═════ Recorded information ═════
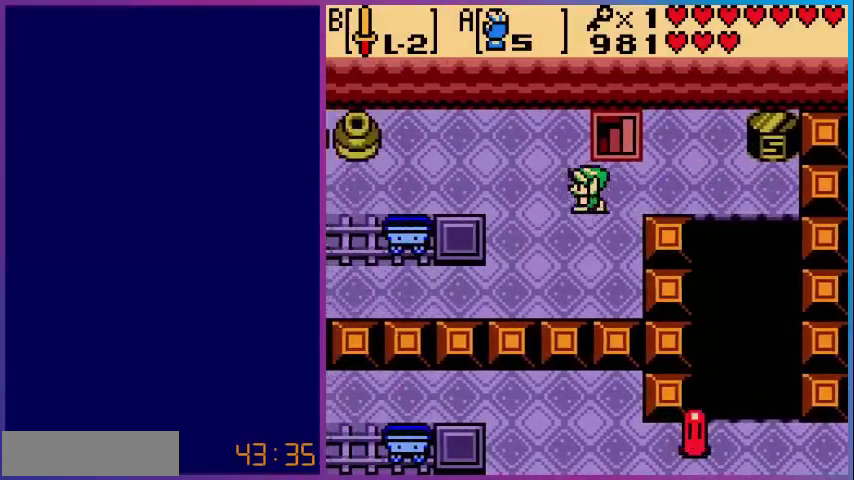
{"buttons": ["DPAD_LEFT"], "events": [[120, "DPAD_DOWN", "down"], [480, "DPAD_DOWN", "up"]]}
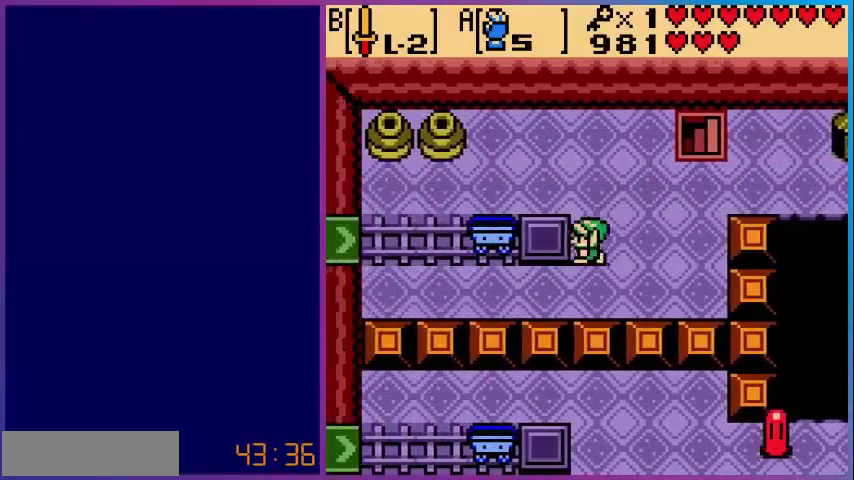
{"buttons": ["DPAD_LEFT"], "events": []}
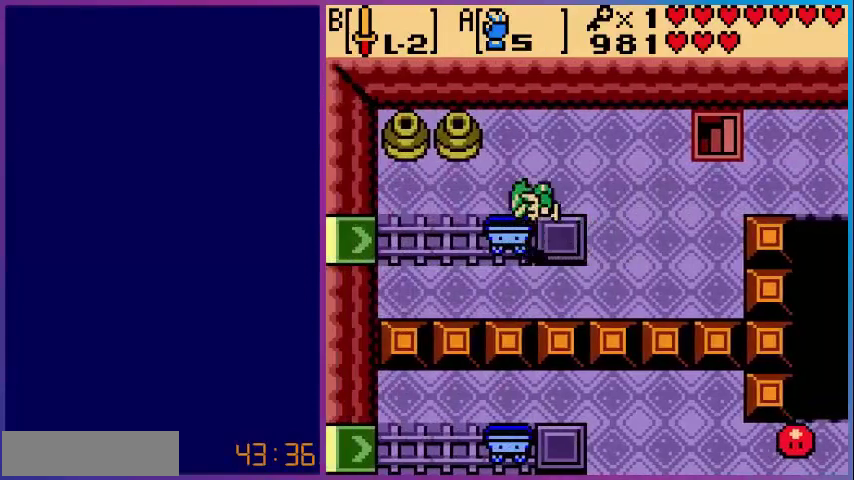
{"buttons": [], "events": [[360, "DPAD_LEFT", "up"]]}
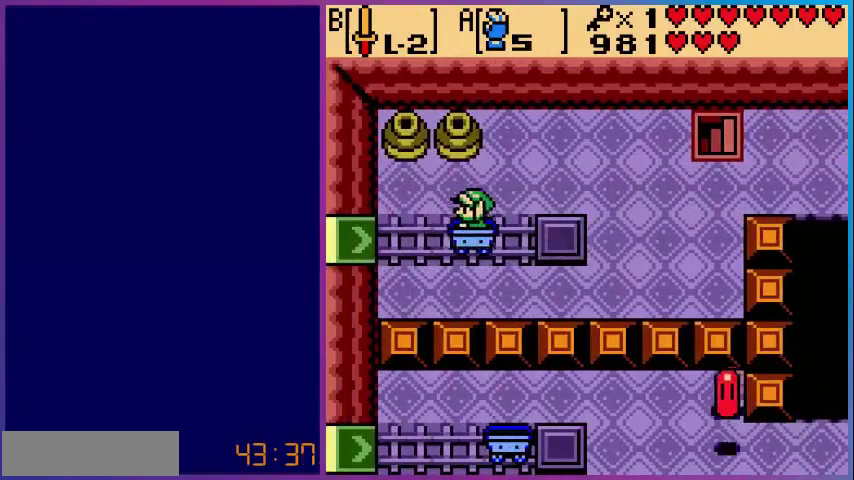
{"buttons": [], "events": []}
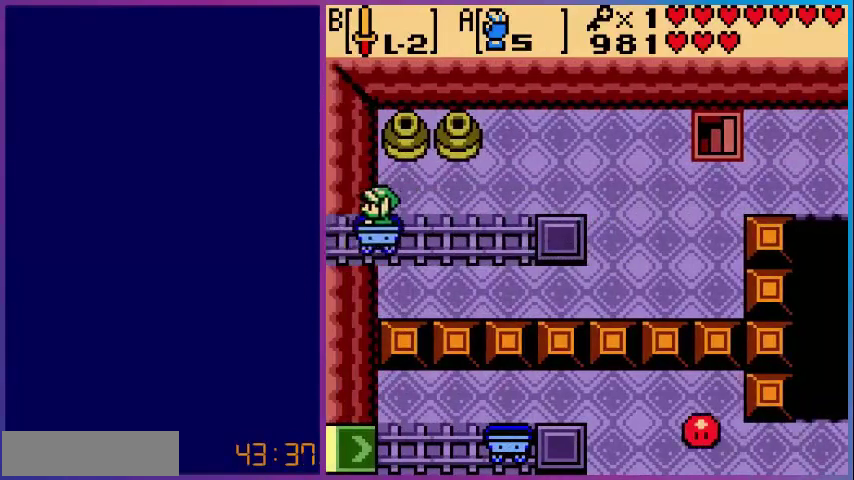
{"buttons": [], "events": []}
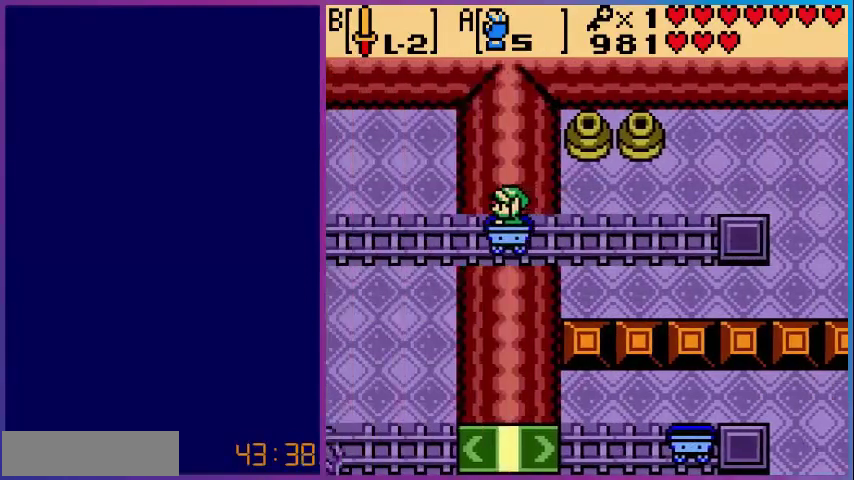
{"buttons": [], "events": []}
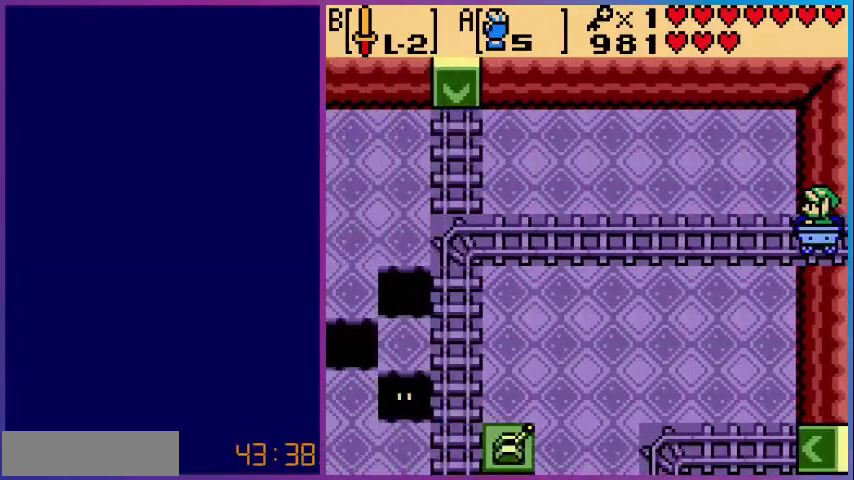
{"buttons": [], "events": []}
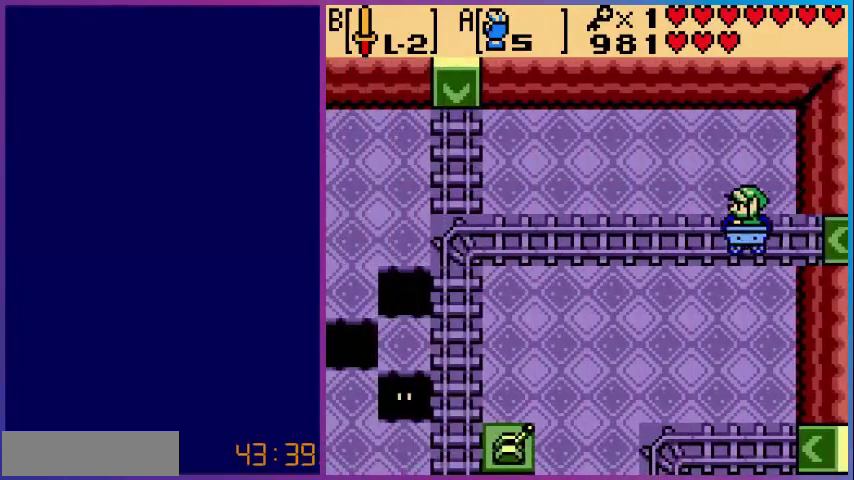
{"buttons": [], "events": []}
═════
* **Prompt**: Apart from the pictures, set down all the entries above exactly.

* **Response for this exercise**:
{"buttons": ["DPAD_LEFT"], "events": [[120, "DPAD_DOWN", "down"], [480, "DPAD_DOWN", "up"]]}
{"buttons": ["DPAD_LEFT"], "events": []}
{"buttons": [], "events": [[360, "DPAD_LEFT", "up"]]}
{"buttons": [], "events": []}
{"buttons": [], "events": []}
{"buttons": [], "events": []}
{"buttons": [], "events": []}
{"buttons": [], "events": []}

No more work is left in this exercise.